→ WHAT YOU WILL DO: Nothing but the pictures should be dropped; repeat the rest of the data below exactly.
*** Opening DATA EXTRACT ***
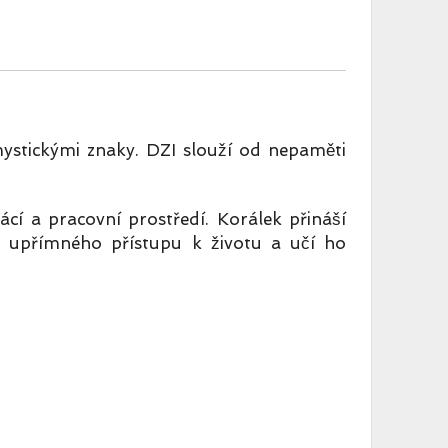
ystickými znaky. DZI slouží od nepaměti
cí a pracovní prostředí. Korálek přináší
ut upřímného přístupu k životu a učí ho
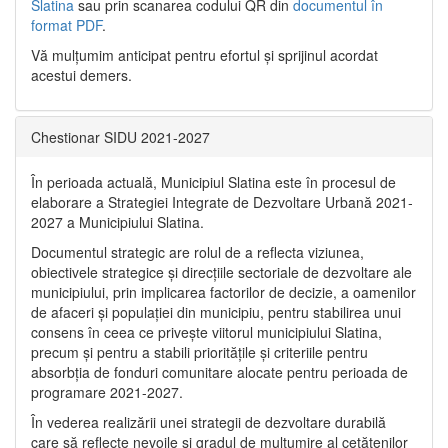
Slatina
sau prin scanarea codului QR din
documentul în
format PDF
.
Vă mulţumim anticipat pentru efortul şi sprijinul acordat
acestui demers.
Chestionar SIDU 2021-2027
În perioada actuală, Municipiul Slatina este în procesul de
elaborare a Strategiei Integrate de Dezvoltare Urbană 2021‐
2027 a Municipiului Slatina.
Documentul strategic are rolul de a reflecta viziunea,
obiectivele strategice și direcțiile sectoriale de dezvoltare ale
municipiului, prin implicarea factorilor de decizie, a oamenilor
de afaceri și populației din municipiu, pentru stabilirea unui
consens în ceea ce privește viitorul municipiului Slatina,
precum și pentru a stabili prioritățile și criteriile pentru
absorbția de fonduri comunitare alocate pentru perioada de
programare 2021-2027.
În vederea realizării unei strategii de dezvoltare durabilă
care să reflecte nevoile și gradul de mulțumire al cetățenilor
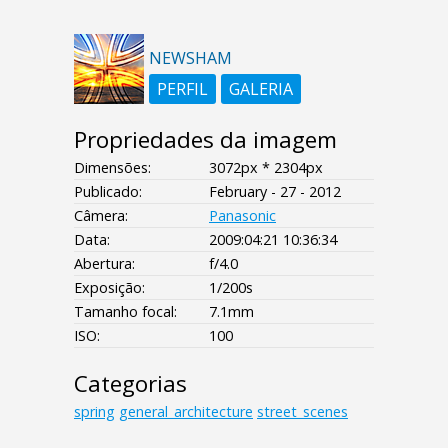
NEWSHAM
PERFIL
GALERIA
Propriedades da imagem
Dimensões:
3072px * 2304px
Publicado:
February - 27 - 2012
Câmera:
Panasonic
Data:
2009:04:21 10:36:34
Abertura:
f/4.0
Exposição:
1/200s
Tamanho focal:
7.1mm
ISO:
100
Categorias
spring
general_architecture
street_scenes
*** Closing DATA EXTRACT ***
→ RESPONSE:
ystickými znaky. DZI slouží od nepaměti
cí a pracovní prostředí. Korálek přináší
ut upřímného přístupu k životu a učí ho
Slatina
sau prin scanarea codului QR din
documentul în
format PDF
.
Vă mulţumim anticipat pentru efortul şi sprijinul acordat
acestui demers.
Chestionar SIDU 2021-2027
În perioada actuală, Municipiul Slatina este în procesul de
elaborare a Strategiei Integrate de Dezvoltare Urbană 2021‐
2027 a Municipiului Slatina.
Documentul strategic are rolul de a reflecta viziunea,
obiectivele strategice și direcțiile sectoriale de dezvoltare ale
municipiului, prin implicarea factorilor de decizie, a oamenilor
de afaceri și populației din municipiu, pentru stabilirea unui
consens în ceea ce privește viitorul municipiului Slatina,
precum și pentru a stabili prioritățile și criteriile pentru
absorbția de fonduri comunitare alocate pentru perioada de
programare 2021-2027.
În vederea realizării unei strategii de dezvoltare durabilă
care să reflecte nevoile și gradul de mulțumire al cetățenilor
NEWSHAM
PERFIL
GALERIA
Propriedades da imagem
Dimensões:
3072px * 2304px
Publicado:
February - 27 - 2012
Câmera:
Panasonic
Data:
2009:04:21 10:36:34
Abertura:
f/4.0
Exposição:
1/200s
Tamanho focal:
7.1mm
ISO:
100
Categorias
spring
general_architecture
street_scenes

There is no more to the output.